- _AVAILABLE DATA_
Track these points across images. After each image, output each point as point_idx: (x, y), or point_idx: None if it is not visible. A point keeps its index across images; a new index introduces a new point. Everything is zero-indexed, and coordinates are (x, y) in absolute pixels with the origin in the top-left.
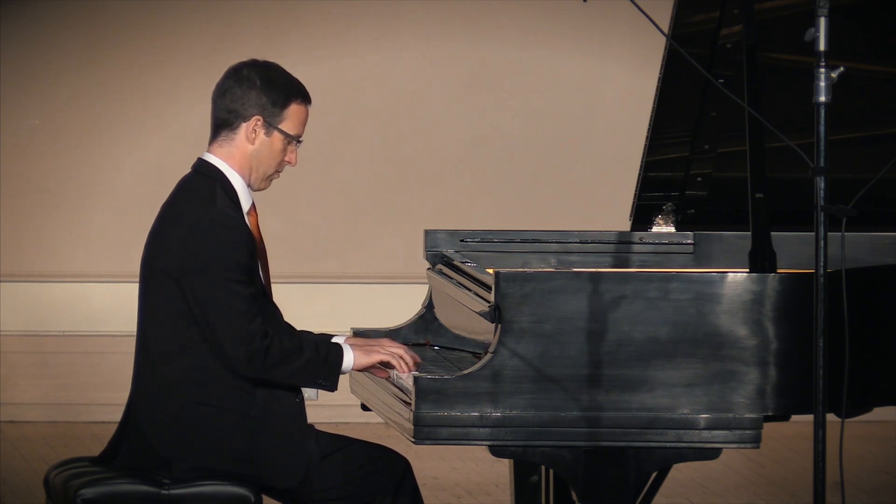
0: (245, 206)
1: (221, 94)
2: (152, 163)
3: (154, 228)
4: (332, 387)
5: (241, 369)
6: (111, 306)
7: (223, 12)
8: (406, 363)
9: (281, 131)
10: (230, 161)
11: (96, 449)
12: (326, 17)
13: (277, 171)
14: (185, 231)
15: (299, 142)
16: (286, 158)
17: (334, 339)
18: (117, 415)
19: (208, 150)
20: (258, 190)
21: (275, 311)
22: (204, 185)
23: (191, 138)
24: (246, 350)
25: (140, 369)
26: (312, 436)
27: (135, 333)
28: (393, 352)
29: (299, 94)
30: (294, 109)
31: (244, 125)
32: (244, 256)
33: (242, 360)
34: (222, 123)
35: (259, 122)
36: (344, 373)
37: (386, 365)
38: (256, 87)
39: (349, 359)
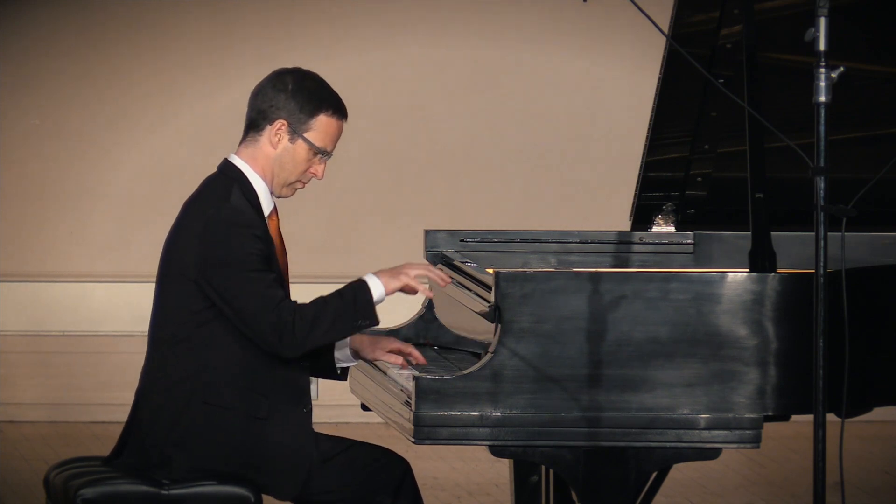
0: (266, 209)
1: (255, 94)
2: (152, 163)
3: (172, 228)
4: (373, 322)
5: (277, 351)
6: (111, 306)
7: (223, 12)
8: (436, 275)
9: (306, 140)
10: (253, 163)
11: (96, 449)
12: (326, 17)
13: (301, 181)
14: (199, 230)
15: (327, 155)
16: (311, 170)
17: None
18: (117, 415)
19: (235, 151)
20: (280, 197)
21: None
22: (222, 184)
23: (190, 138)
24: (276, 332)
25: (149, 366)
26: (313, 443)
27: (135, 333)
28: (418, 273)
29: (331, 106)
30: (323, 121)
31: (268, 128)
32: (259, 247)
33: (275, 341)
34: (250, 124)
35: (283, 127)
36: (379, 302)
37: (412, 290)
38: (287, 91)
39: (379, 288)
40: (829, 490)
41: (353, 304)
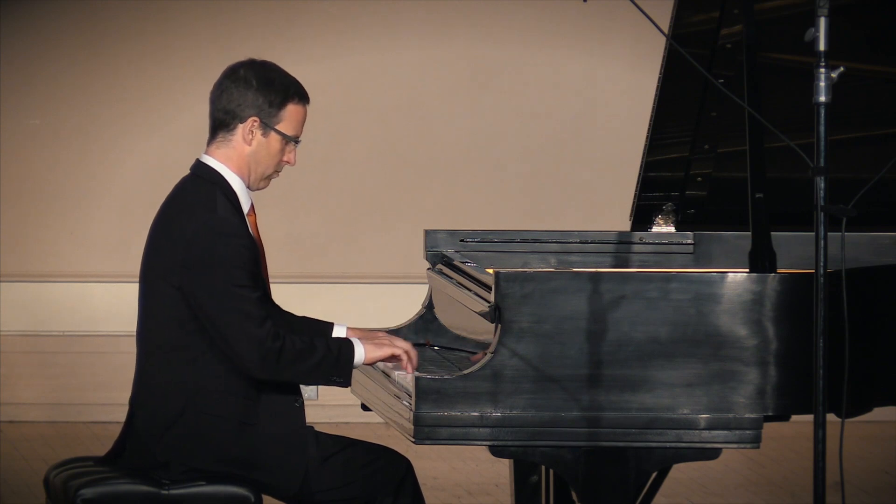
0: (245, 206)
1: (219, 94)
2: (152, 162)
3: (153, 231)
4: (345, 383)
5: (254, 372)
6: (111, 306)
7: (223, 12)
8: (412, 361)
9: (278, 132)
10: (228, 163)
11: (96, 449)
12: (326, 16)
13: (276, 171)
14: (187, 239)
15: (297, 142)
16: (285, 159)
17: (336, 329)
18: (117, 415)
19: (206, 152)
20: (257, 189)
21: (279, 312)
22: (204, 190)
23: (190, 137)
24: (258, 353)
25: (140, 372)
26: (312, 440)
27: (135, 333)
28: (400, 346)
29: (297, 94)
30: (291, 110)
31: (241, 126)
32: (248, 262)
33: (255, 362)
34: (219, 124)
35: (255, 124)
36: (355, 367)
37: (392, 358)
38: (253, 87)
39: (360, 353)
40: (829, 490)
41: (337, 359)
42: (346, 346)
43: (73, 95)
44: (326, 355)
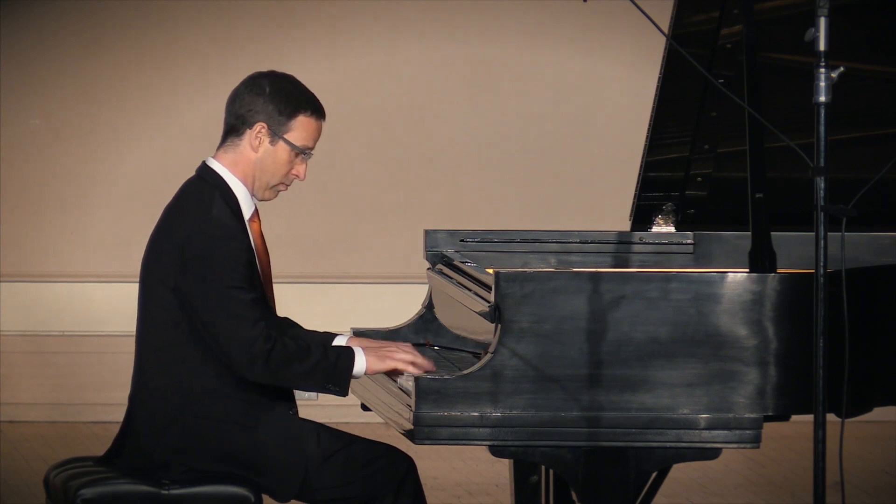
0: (247, 213)
1: (233, 99)
2: (153, 163)
3: (154, 234)
4: (342, 392)
5: (244, 374)
6: (111, 306)
7: (223, 12)
8: (420, 369)
9: (286, 142)
10: (234, 168)
11: (96, 449)
12: (326, 17)
13: (284, 183)
14: (181, 241)
15: (307, 155)
16: (293, 172)
17: (337, 338)
18: (117, 415)
19: (214, 156)
20: (262, 200)
21: (278, 320)
22: (203, 192)
23: (191, 138)
24: (247, 354)
25: (138, 373)
26: (313, 436)
27: (135, 333)
28: (404, 358)
29: (309, 106)
30: (302, 121)
31: (248, 132)
32: (241, 263)
33: (245, 364)
34: (230, 129)
35: (263, 130)
36: (356, 377)
37: (395, 372)
38: (265, 94)
39: (361, 364)
40: (829, 490)
41: (334, 366)
42: (345, 354)
43: (73, 95)
44: (322, 361)
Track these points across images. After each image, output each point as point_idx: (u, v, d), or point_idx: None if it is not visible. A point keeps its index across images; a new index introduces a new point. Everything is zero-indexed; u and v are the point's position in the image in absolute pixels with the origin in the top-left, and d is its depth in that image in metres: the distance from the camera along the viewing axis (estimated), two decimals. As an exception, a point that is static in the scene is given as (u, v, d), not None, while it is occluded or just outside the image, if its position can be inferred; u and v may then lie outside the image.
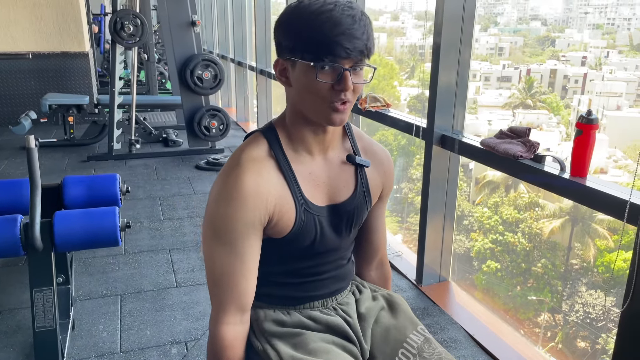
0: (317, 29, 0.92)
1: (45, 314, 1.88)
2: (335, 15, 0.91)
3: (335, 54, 0.92)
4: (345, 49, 0.92)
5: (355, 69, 0.96)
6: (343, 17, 0.92)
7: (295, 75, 0.97)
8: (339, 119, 0.98)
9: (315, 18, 0.92)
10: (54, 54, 6.24)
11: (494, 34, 35.58)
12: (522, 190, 17.15)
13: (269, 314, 1.13)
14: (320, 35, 0.92)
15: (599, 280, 14.04)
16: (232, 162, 1.02)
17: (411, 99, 24.83)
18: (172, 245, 3.13)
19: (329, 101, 0.96)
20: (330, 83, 0.95)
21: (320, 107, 0.97)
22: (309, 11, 0.93)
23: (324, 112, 0.98)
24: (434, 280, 2.65)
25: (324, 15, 0.92)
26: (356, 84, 0.96)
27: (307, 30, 0.93)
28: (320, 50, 0.92)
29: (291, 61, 0.97)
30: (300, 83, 0.97)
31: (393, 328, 1.15)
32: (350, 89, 0.96)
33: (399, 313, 1.19)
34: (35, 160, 1.87)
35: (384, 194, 1.21)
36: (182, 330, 2.28)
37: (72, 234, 1.86)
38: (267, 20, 5.59)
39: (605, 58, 29.56)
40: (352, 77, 0.95)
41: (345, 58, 0.93)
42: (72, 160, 4.92)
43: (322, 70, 0.94)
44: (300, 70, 0.96)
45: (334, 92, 0.95)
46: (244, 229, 0.99)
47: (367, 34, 0.94)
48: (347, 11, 0.93)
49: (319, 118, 1.00)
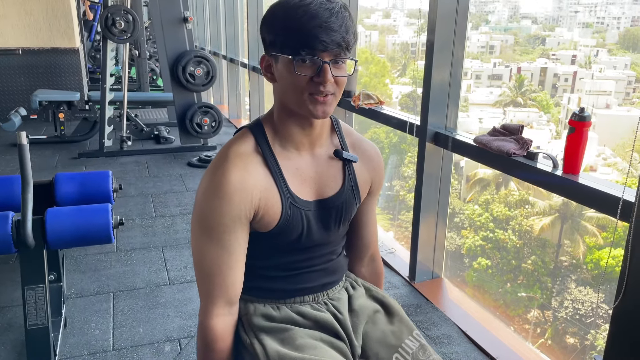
0: (294, 23, 0.94)
1: (37, 311, 1.87)
2: (312, 9, 0.93)
3: (312, 47, 0.94)
4: (322, 42, 0.93)
5: (337, 62, 0.97)
6: (320, 11, 0.93)
7: (279, 71, 0.99)
8: (322, 111, 0.99)
9: (293, 12, 0.94)
10: (43, 50, 6.17)
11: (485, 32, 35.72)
12: (513, 188, 17.27)
13: (259, 308, 1.13)
14: (297, 29, 0.94)
15: (588, 277, 14.18)
16: (219, 157, 1.04)
17: (403, 96, 24.88)
18: (164, 243, 3.12)
19: (309, 93, 0.97)
20: (310, 76, 0.96)
21: (302, 100, 0.98)
22: (288, 6, 0.95)
23: (306, 104, 0.99)
24: (426, 277, 2.66)
25: (301, 9, 0.94)
26: (337, 77, 0.98)
27: (285, 24, 0.95)
28: (297, 43, 0.94)
29: (274, 57, 0.99)
30: (283, 78, 0.99)
31: (389, 332, 1.16)
32: (331, 82, 0.97)
33: (395, 317, 1.20)
34: (26, 156, 1.85)
35: (373, 190, 1.22)
36: (175, 328, 2.27)
37: (64, 231, 1.84)
38: (259, 17, 5.56)
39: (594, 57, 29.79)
40: (333, 70, 0.96)
41: (322, 51, 0.94)
42: (62, 157, 4.88)
43: (303, 63, 0.95)
44: (282, 65, 0.98)
45: (314, 84, 0.97)
46: (230, 223, 1.01)
47: (345, 26, 0.95)
48: (324, 4, 0.94)
49: (302, 111, 1.01)
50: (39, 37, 6.11)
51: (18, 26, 6.00)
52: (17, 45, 6.04)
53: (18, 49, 6.03)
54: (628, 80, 26.90)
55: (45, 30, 6.12)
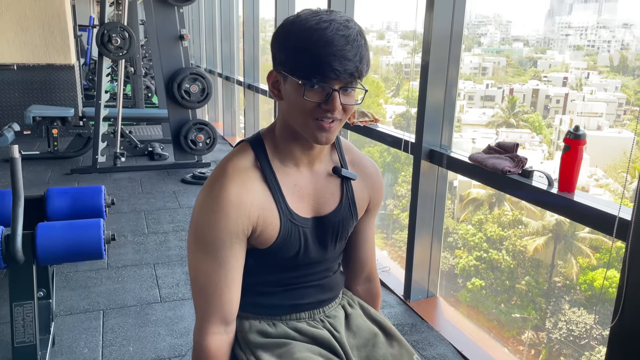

- _PROBLEM TO WORK ON_
All that is wanted is a faithful reproduction of the line above with "35: (384, 194, 1.21)", the line with "48: (347, 11, 0.93)", and every line in between.

- _RESPONSE AREA_
35: (384, 194, 1.21)
36: (182, 330, 2.28)
37: (72, 234, 1.86)
38: (267, 20, 5.59)
39: (605, 58, 29.56)
40: (352, 77, 0.95)
41: (345, 58, 0.93)
42: (72, 160, 4.92)
43: (322, 70, 0.94)
44: (300, 70, 0.96)
45: (334, 92, 0.95)
46: (244, 229, 0.99)
47: (367, 34, 0.94)
48: (347, 11, 0.93)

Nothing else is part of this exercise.